PTF-26 was delivered to the Military Assistance Group in DaNang, Vietnam, in 1968. With the drawdown of forces beginning in 1971, the Navy used the boat for patrol, training and equipment testing. The boat then served first as part of Coastal River Squadron One in Coronado and then at the Pacific Missile Test Center in Port Hueneme, Calif. The boat was released by the Navy in 1985, then brought back for further service from 1987 to 1990.
Since 1998, however, PTF-26 has had a civilian mission. The boat has served as the nation’s first and still the only all-female Sea Scout ship, training Sea Scouts in northern California, Rice said. The boat has helped them receive the training they need for entry into maritime and service academies to pursue maritime careers. Baldridge and Rice are eager for the boat to continue that mission, training young women interested in these careers.
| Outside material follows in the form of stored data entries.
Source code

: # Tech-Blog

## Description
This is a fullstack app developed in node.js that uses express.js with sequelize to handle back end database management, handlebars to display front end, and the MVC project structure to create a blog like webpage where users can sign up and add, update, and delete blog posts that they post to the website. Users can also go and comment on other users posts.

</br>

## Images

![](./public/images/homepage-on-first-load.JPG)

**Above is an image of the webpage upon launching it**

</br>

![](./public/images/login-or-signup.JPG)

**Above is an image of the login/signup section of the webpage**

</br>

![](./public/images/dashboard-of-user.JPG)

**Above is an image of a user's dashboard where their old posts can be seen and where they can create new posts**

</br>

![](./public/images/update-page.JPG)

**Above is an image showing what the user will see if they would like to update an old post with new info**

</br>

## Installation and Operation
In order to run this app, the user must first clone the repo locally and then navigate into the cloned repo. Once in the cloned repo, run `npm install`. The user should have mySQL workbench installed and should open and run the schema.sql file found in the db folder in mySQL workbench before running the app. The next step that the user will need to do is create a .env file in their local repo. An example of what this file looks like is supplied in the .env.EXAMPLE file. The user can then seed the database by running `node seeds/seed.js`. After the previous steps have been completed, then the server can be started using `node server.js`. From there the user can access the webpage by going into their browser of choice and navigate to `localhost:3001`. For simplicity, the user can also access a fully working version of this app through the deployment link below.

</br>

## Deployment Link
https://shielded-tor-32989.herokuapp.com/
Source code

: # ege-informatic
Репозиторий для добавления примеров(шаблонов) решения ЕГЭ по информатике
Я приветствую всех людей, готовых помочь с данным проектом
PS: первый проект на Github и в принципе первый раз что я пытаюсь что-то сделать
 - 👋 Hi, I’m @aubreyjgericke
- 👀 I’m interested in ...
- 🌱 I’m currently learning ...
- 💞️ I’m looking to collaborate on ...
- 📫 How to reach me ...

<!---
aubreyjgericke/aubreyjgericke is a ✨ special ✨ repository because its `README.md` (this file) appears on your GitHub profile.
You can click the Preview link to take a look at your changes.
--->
After close to two years of planning, Baldridge and Rice have made an offer, which was accepted, to obtain the boat. Although details of the purchase are private, the boat is valued at $2.9 million, Baldridge said. They hope to moor the boat at Paducah’s planned excursion pier.
“She will be the first and for a while certainly the only maritime training ship operating on the inland waterways,” Baldridge said.
Baldridge recalled the former Merchant Marine Chaplain Corps, which once operated as part of the United States Maritime Service. Although the USMS chaplaincy became moribund more than 50 years ago, there is a continuing urgent need for skilled, trained chaplains to serve merchant mariners, he said. He sees PTF-26 as an ideal way to train the next generation of chaplains, both for Seamen’s Church Institute and scores of North American Maritime Ministry Association affiliates across the United States and Canada. Baldridge envisions the creation of a 21-day residential chaplain school on the boat annually.
“The whole idea is they would experience the life of the people they are going to serve,” he said.
Chaplain candidates would stand watches and experience living in close quarters with their shipmates.
“Pretty much every towboat on the river would want a visit by a chaplain coming alongside in such a big, beautiful PT boat,” Baldridge said.
Additionally, Baldridge hopes to use the vessel in area youth programs, including for three units of Sea Cadets, one unit of Sea Scouts and 11 Naval Junior ROTC units along the Tennessee River’s 652-mile length.
“The beauty is they don’t have to come to us, necessarily” Baldridge said. “PTF-26 can travel to their town. For the weekend, they become the PTF-26 crew and part of history.”
Baldridge also envisions offering seasonal programs to the public and will maintain capability for the boat to be used as a mobile command post in case of disaster.
Caption for photo: In its most recent role, PTF-26 has served as a training ship for sea scouts in northern California.